======== Extracted entries ========
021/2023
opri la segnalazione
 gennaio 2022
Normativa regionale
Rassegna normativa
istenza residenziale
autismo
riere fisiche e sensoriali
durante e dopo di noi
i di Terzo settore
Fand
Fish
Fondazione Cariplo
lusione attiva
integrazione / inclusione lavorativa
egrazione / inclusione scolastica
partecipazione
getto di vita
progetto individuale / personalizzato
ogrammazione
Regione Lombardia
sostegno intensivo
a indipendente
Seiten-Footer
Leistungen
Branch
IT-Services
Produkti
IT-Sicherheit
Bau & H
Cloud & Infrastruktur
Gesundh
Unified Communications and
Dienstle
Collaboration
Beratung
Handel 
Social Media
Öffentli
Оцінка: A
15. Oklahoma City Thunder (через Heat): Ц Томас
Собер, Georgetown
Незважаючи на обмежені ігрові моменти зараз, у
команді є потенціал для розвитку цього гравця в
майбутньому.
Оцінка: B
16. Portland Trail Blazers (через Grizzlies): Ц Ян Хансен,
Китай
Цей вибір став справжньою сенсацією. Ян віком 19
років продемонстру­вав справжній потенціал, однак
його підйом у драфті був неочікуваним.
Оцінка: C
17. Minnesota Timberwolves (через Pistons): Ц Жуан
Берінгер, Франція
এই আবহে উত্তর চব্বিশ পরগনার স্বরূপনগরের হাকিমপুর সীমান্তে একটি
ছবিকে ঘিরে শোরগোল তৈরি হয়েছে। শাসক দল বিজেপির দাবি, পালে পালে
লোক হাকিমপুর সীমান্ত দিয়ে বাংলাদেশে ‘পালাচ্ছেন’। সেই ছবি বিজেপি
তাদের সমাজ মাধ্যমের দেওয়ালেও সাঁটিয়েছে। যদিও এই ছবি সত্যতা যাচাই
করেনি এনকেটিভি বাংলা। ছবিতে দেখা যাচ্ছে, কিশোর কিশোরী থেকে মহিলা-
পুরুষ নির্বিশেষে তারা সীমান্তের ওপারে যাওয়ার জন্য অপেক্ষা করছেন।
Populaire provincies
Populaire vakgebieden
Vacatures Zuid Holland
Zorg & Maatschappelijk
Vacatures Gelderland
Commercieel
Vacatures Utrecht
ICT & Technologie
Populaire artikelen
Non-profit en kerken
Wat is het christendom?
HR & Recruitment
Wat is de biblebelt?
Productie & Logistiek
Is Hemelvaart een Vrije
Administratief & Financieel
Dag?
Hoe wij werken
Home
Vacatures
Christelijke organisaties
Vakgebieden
========
* **About this task**:
Quote the stretch of the items from their start through the line that contains "Unified Communications and", with both ends included.

* **Task response**:
021/2023
opri la segnalazione
 gennaio 2022
Normativa regionale
Rassegna normativa
istenza residenziale
autismo
riere fisiche e sensoriali
durante e dopo di noi
i di Terzo settore
Fand
Fish
Fondazione Cariplo
lusione attiva
integrazione / inclusione lavorativa
egrazione / inclusione scolastica
partecipazione
getto di vita
progetto individuale / personalizzato
ogrammazione
Regione Lombardia
sostegno intensivo
a indipendente
Seiten-Footer
Leistungen
Branch
IT-Services
Produkti
IT-Sicherheit
Bau & H
Cloud & Infrastruktur
Gesundh
Unified Communications and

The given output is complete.